Consider sale and leaseback
Meanwhile, Smith says there are also other options pubcos should consider such as sale and leasebacks, which will raise capital.
He also suggests joint venture arrangements, which will allow pubcos to expand within the tenanted and leased market.
“If you get businesses with five to 10 sites looking to expand, then operators are doing deals with pubcos themselves and entering into these joint-venture arrangements like Hippo Inns,” he says.“If they have a team with a proven track record of running multiple pubs and have proven themselves to be good retailers, why wouldn’t you want them running pubs in your estate?”
This can give the landlord a share in the upside of the value of the pub with the pubco operating it in the best way possible and maximising the profitability.

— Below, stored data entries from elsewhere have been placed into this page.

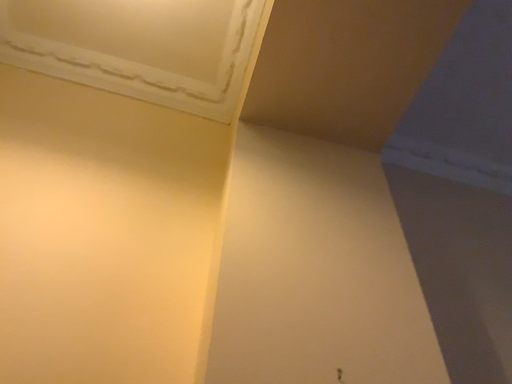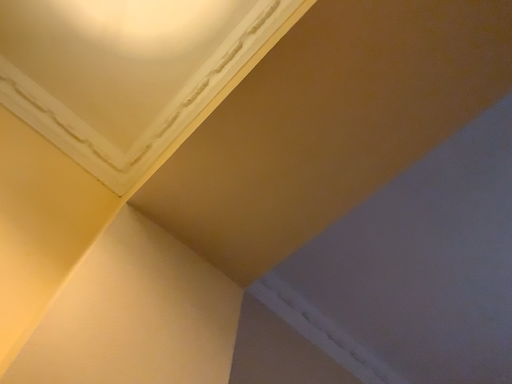
Question: Which way did the camera rotate in the video?

Choices:
 (A) rotated downward
 (B) rotated upward

Answer: (B)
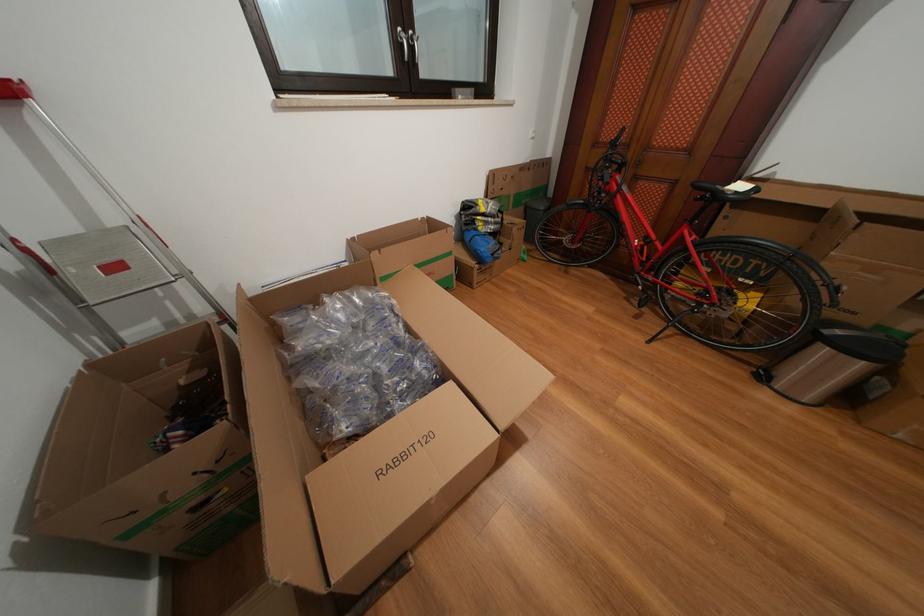
The width and height of the screenshot is (924, 616). I want to click on window handle, so click(x=408, y=43).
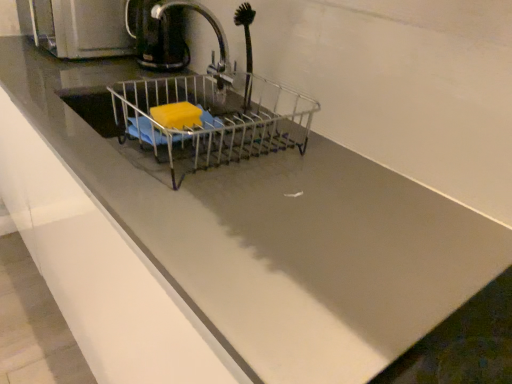
You are a GUI agent. You are given a task and a screenshot of the screen. Output one action in this format:
    pyautogui.click(x=<x>, y=<y>)
    Task: Click on the metallic faucet at center
    This screenshot has height=384, width=512.
    Given the screenshot: What is the action you would take?
    pyautogui.click(x=215, y=33)

Image resolution: width=512 pixels, height=384 pixels. Identify the location of metallic silver kettle at upper left. (82, 28).

Locate an element on the screen. metallic wire basket at center is located at coordinates (212, 121).

The height and width of the screenshot is (384, 512). Describe the element at coordinates (158, 37) in the screenshot. I see `black plastic coffee pot at upper left` at that location.

This screenshot has height=384, width=512. What do you see at coordinates (246, 47) in the screenshot? I see `black rubber brush at upper center` at bounding box center [246, 47].

This screenshot has height=384, width=512. I want to click on metallic faucet at center, so click(x=215, y=33).

How far apart are black plastic coffee pot at upper left and black rubber brush at upper center?

A distance of 13.28 inches exists between black plastic coffee pot at upper left and black rubber brush at upper center.

Does black plastic coffee pot at upper left appear on the right side of black rubber brush at upper center?

Incorrect, black plastic coffee pot at upper left is not on the right side of black rubber brush at upper center.

Is black plastic coffee pot at upper left smaller than black rubber brush at upper center?

Incorrect, black plastic coffee pot at upper left is not smaller in size than black rubber brush at upper center.

The height and width of the screenshot is (384, 512). In order to click on brush in front of the black plastic coffee pot at upper left in this screenshot , I will do `click(246, 47)`.

From the image's perspective, would you say metallic silver kettle at upper left is positioned over metallic faucet at center?

Yes, from the image's perspective, metallic silver kettle at upper left is above metallic faucet at center.

Consider the image. Is metallic silver kettle at upper left positioned behind metallic faucet at center?

Yes, it is behind metallic faucet at center.

Does metallic silver kettle at upper left have a greater height compared to metallic faucet at center?

Incorrect, the height of metallic silver kettle at upper left is not larger of that of metallic faucet at center.

In the image, there is a metallic faucet at center. Where is `appliance below it (from a real-world perspective)`? appliance below it (from a real-world perspective) is located at coordinates (82, 28).

From the image's perspective, which object appears higher, metallic faucet at center or black plastic coffee pot at upper left?

black plastic coffee pot at upper left, from the image's perspective.

Based on the photo, which object is positioned more to the right, metallic faucet at center or black plastic coffee pot at upper left?

metallic faucet at center is more to the right.

Which is more to the left, metallic wire basket at center or black plastic coffee pot at upper left?

Positioned to the left is black plastic coffee pot at upper left.

From the image's perspective, is metallic wire basket at center positioned above or below black plastic coffee pot at upper left?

Many companies in the sector, including Oakman Inns, have also used another area of funding to expand and raise funding – the Enterprise Investment Scheme (EIS). It offers tax reliefs to individual investors who buy new shares in a company.Kris Gumbrell, chief executive officer at Brewhouse & Kitchen, says EIS has worked well for his company, which has increased from one to 19 sites in the past four years.Brewhouse & Kitchen has opened up many closed pubs that had no trading figures, making bank lending “impossible”, he admits.
But EIS has proved a popular choice for his business that has created around 300 new jobs.

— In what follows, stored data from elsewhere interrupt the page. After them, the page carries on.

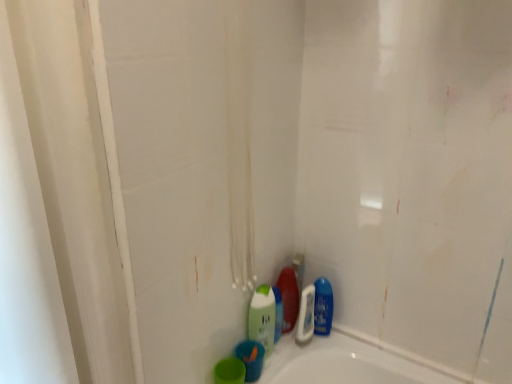
Question: From a real-world perspective, is blue glossy mouthwash at lower right, arranged as the 3th mouthwash when viewed from the left, physically below shiny plastic bottle at lower center, the second cleaning product viewed from the right?

Choices:
 (A) yes
 (B) no

Answer: (A)

Question: From the image's perspective, does blue glossy mouthwash at lower right, the first mouthwash when ordered from right to left, appear lower than shiny plastic bottle at lower center, the second cleaning product viewed from the right?

Choices:
 (A) yes
 (B) no

Answer: (A)

Question: Would you say blue glossy mouthwash at lower right, the first mouthwash when ordered from right to left, is outside shiny plastic bottle at lower center, the second cleaning product viewed from the right?

Choices:
 (A) yes
 (B) no

Answer: (A)

Question: Does blue glossy mouthwash at lower right, the first mouthwash when ordered from right to left, come in front of shiny plastic bottle at lower center, which is the 2th cleaning product in left-to-right order?

Choices:
 (A) yes
 (B) no

Answer: (B)

Question: Is blue glossy mouthwash at lower right, which is the 3th mouthwash from front to back, not close to shiny plastic bottle at lower center, the second cleaning product viewed from the right?

Choices:
 (A) no
 (B) yes

Answer: (A)

Question: Does blue glossy mouthwash at lower right, arranged as the 3th mouthwash when viewed from the left, have a smaller size compared to shiny plastic bottle at lower center, which is the 2th cleaning product in left-to-right order?

Choices:
 (A) no
 (B) yes

Answer: (A)

Question: Is green matte bottle at lower center, acting as the 1th cleaning product starting from the left, thinner than blue glossy mouthwash at lower right, acting as the 1th mouthwash starting from the back?

Choices:
 (A) yes
 (B) no

Answer: (B)

Question: Does green matte bottle at lower center, acting as the 1th cleaning product starting from the left, touch blue glossy mouthwash at lower right, which is the 3th mouthwash from front to back?

Choices:
 (A) yes
 (B) no

Answer: (B)

Question: Is green matte bottle at lower center, acting as the 1th cleaning product starting from the left, not close to blue glossy mouthwash at lower right, arranged as the 3th mouthwash when viewed from the left?

Choices:
 (A) no
 (B) yes

Answer: (A)

Question: From the image's perspective, is green matte bottle at lower center, marked as the 3th cleaning product in a right-to-left arrangement, above blue glossy mouthwash at lower right, the first mouthwash when ordered from right to left?

Choices:
 (A) no
 (B) yes

Answer: (A)

Question: Is green matte bottle at lower center, acting as the 1th cleaning product starting from the left, positioned behind blue glossy mouthwash at lower right, acting as the 1th mouthwash starting from the back?

Choices:
 (A) yes
 (B) no

Answer: (B)

Question: Is green matte bottle at lower center, marked as the 3th cleaning product in a right-to-left arrangement, taller than blue glossy mouthwash at lower right, arranged as the 3th mouthwash when viewed from the left?

Choices:
 (A) yes
 (B) no

Answer: (A)

Question: Is shiny plastic bottle at lower center, which is the 2th cleaning product in left-to-right order, next to blue glossy bottle at lower right, the 1th cleaning product viewed from the right?

Choices:
 (A) yes
 (B) no

Answer: (A)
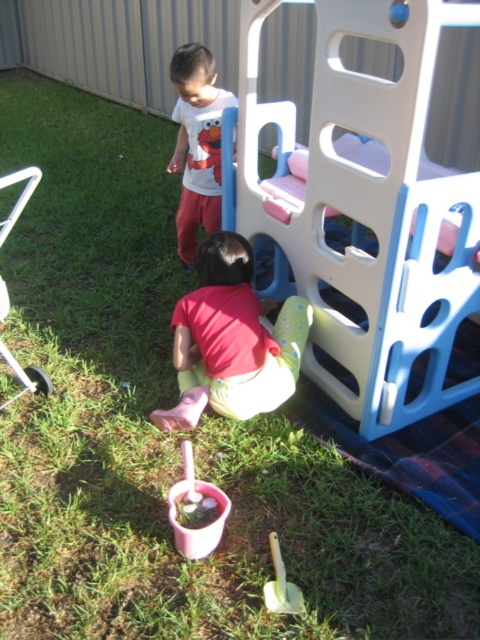
Is pink rubber boots at lower center to the left of pink plastic cup at lower center from the viewer's perspective?

No, pink rubber boots at lower center is not to the left of pink plastic cup at lower center.

From the picture: Can you confirm if pink rubber boots at lower center is smaller than pink plastic cup at lower center?

No, pink rubber boots at lower center is not smaller than pink plastic cup at lower center.

Is point (151, 413) positioned in front of point (175, 496)?

No, it is behind (175, 496).

Where is `pink rubber boots at lower center`? pink rubber boots at lower center is located at coordinates (231, 340).

Can you confirm if white matte shirt at upper center is positioned to the right of yellow plastic shovel at lower center?

In fact, white matte shirt at upper center is to the left of yellow plastic shovel at lower center.

Does point (175, 148) lie behind point (284, 596)?

That is True.

Locate an element on the screen. white matte shirt at upper center is located at coordinates (196, 144).

Which is more to the right, white matte shirt at upper center or pink plastic cup at lower center?

pink plastic cup at lower center

In order to click on white matte shirt at upper center in this screenshot , I will do `click(196, 144)`.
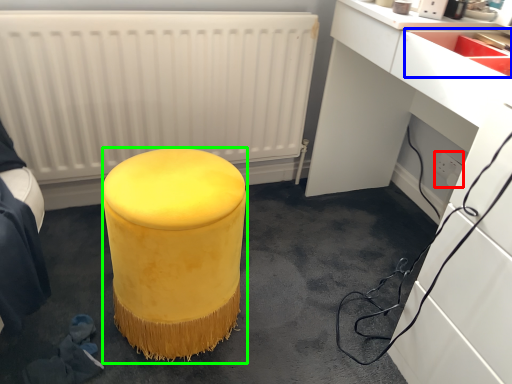
Question: Based on their relative distances, which object is nearer to electric outlet (highlighted by a red box)? Choose from sink (highlighted by a blue box) and furniture (highlighted by a green box).

Choices:
 (A) sink
 (B) furniture

Answer: (A)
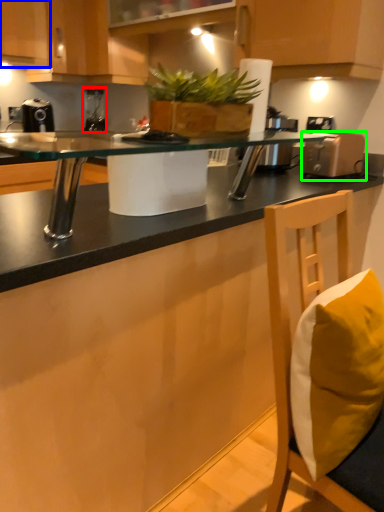
Question: Which object is the closest to the coffee machine (highlighted by a red box)? Choose among these: cabinetry (highlighted by a blue box) or appliance (highlighted by a green box).

Choices:
 (A) cabinetry
 (B) appliance

Answer: (A)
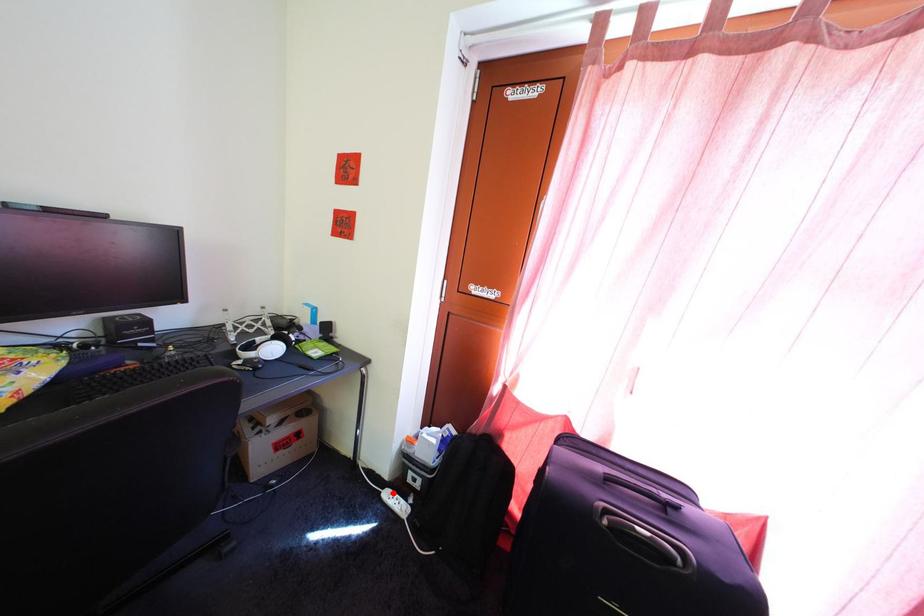
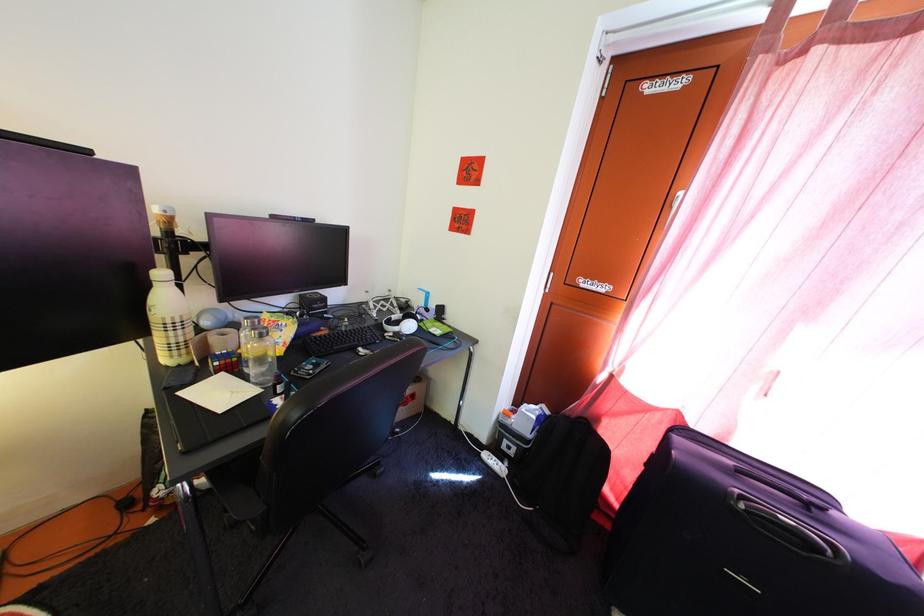
In the second image, find the point that corresponds to the highlighted location in the first image.

(492, 456)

“You tend to have a larger number of smaller-stake investors who are coming in underpinned by certain tax benefits,” he says.“EIS investors are usually sophisticated and have a lot of good advice and don’t tend to interfere on a day-to-day basis.”
He says another major benefit is their enthusiasm for the business.
“A key part of investment is that you get a large group of enthusiastic and interested investors who are great to work with. Because of the way EIS is structured, no one can have more than 30% of the whole shareholding and that means everyone is collaborative.”
Engagement in the business
One pitfall of the system is that it takes a lot of administration and the company has to have annual general meetings and extraordinary general meetings.
But the benefit is that the company has people that are engaged in the concept.
“We have just completed another fundraiser where it was not EIS eligible but our fundraisers still followed us in,” he says.
However, he has called for more Government help for the EIS scheme, which underwent a number of changes in the Finance Act 2015. He says this was to bring the rules in line with European legislation and saw the ceiling of funding reduced to £12m from £15m.
“What would be nice with Brexit is, now that we are coming out of Europe, for the Government to review the rules again and make them more generous,” he says. The current EIS scheme is limited because it restricts the range of businesses that can qualify, he argues.
“If you are running a pubco you can’t have too many rooms because it is non-qualifying,” Gumbrell says.
He believes that Brexit is a “great opportunity” because EIS could subsequently be reviewed and something “more dynamic” may be created rather than being “hog-tied” by European regulation.
Funding a rollout of a pub businesses can be a complicated process. It is crucial to get the right backers and ensure they can recoup their investment whatever route the operator chooses.